Günümüz iş yaşantısına böylesi bir metafor üzerinden yaklaşmayı düşünmüyorum ama öylesine çok profesyonel tutsak var ki etrafımda, onları gördükçe de forsaları hatırlamadan edemiyorum. Adına “ticaret “ denen ve kurumsal kadırgalarda yaşanan, rekabet tabanlı süslü savaşlar için durmadan kürek çeken.  Üstelik hiçbir suç işlememişken, günde sekiz haftada kırk saat düşünmeden ve hiçbir katkı geliştirmeden davulun ritmine uyarak yorulan. Birçoğunun tek hayali, bir gün gelip de davulun tokmağını ele geçirmek ve ritmin sahibi olmak olan. Oysa gemi aynı, yol aynı, iş aynı…

Tepkilerimizi ve hareketlerimizi kontrol etmeyi seçtiğimiz her durumda , gücümüzü neyi “seçmediğimizden” alırız. Doğal haline bıraktığımızda bütün işi, tembel bir refleksle ve milyonlarca yıllık alışkanlıklar ile yöneten ve “don”, “savaş” ve “kaç” emirlerinden başka bir şey üretmeyen sürüngen beynimimiz üstlenecek, bizi insan yapan “neo-korteks” in yeteneklerinden uzaklaştıracaktır. Bizi diğer canlılardan farklı ve özgün kılan, ve sezgi, algı, muhakeme, hayal ve umut merkezini devre dışında tutacaktır.

İşte bir tercih aşamasına eğer bir reddediş sığdırabiliyorsak ve farklı bir yol denemeyi başarabiliyorsak özgürlüğün kapısındayız demektir.Kendimizi içine bırakacağımız bu özgürlük tadı, aynı zamanda kendi karşıtından beslenen bir tutsaklık, esaret, sınırlandırılmışlık içerdiği için de daha güçlü yaşanacaktır.
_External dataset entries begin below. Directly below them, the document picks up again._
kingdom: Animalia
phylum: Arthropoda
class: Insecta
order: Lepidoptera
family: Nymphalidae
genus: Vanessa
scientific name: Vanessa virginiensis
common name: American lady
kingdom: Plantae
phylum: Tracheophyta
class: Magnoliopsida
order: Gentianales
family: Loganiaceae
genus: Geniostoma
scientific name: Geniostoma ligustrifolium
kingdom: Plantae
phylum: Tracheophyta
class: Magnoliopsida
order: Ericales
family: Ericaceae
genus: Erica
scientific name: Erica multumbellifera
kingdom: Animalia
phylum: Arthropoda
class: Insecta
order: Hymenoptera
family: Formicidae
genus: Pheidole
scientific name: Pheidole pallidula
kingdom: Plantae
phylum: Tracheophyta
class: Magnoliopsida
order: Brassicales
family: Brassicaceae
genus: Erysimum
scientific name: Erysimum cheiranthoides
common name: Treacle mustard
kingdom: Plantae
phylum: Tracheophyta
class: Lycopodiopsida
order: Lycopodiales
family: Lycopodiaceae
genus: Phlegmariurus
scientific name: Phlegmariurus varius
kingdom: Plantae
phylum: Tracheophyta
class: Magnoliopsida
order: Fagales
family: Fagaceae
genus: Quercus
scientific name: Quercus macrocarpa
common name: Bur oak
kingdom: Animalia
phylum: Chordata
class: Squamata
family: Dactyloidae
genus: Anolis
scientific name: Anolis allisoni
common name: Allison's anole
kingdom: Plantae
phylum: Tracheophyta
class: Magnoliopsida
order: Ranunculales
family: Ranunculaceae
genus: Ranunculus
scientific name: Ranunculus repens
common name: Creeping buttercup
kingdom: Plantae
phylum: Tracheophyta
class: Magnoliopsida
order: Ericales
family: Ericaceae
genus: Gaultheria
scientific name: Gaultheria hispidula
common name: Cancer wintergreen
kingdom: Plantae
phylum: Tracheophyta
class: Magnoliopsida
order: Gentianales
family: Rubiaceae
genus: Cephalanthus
İş ve normal yaşantımızda verdiğimiz tüm kararları karşıtları ve yerine koyduğumuz alternatifleri üzerine inşa etmek, ve bir satranç tahtasının siyah-beyaz kareleri üzerinde hamle kararları almak, kararlarımızı güçlü kılacak ve onlara daha büyük bir enerji ve heyecanla sahip çıkmamıza yardımcı olacaktır. İşte biz buna kısaca “tutku” diyoruz.

Şimdi metafora ve “forsa” tutsaklığına tekrar dönüp bakalım ve tercih yapabiliyor olmanın veya seçebiliyor olmanın ne kadar anlamlı bir değer olduğunu düşünelim. Bunun temelinde, kendimize arasından doğru ve daha “tutku”lu olanı seçebileceğimiz ve kendimiz için sürekli biriktirdiğimiz seçeneklerimiz bulunuyor.

Şimdi iki elinizin bileklerine bir bakın, “sizi özgür hayallerinizden alıkoyan herhangi bir pranga var mı ?” diye. Varsa eğer, sizi onlardan kurtaracak ne imkanlar yaratabilirsiniz kendiniz için, buram buram siz kokan? İnanın kendinize seçenek arıyor olmak, kendinizi daha özgür hissedeceğiniz hayallerde rol almak bile sizi ferahlatacak , güçlendirecektir.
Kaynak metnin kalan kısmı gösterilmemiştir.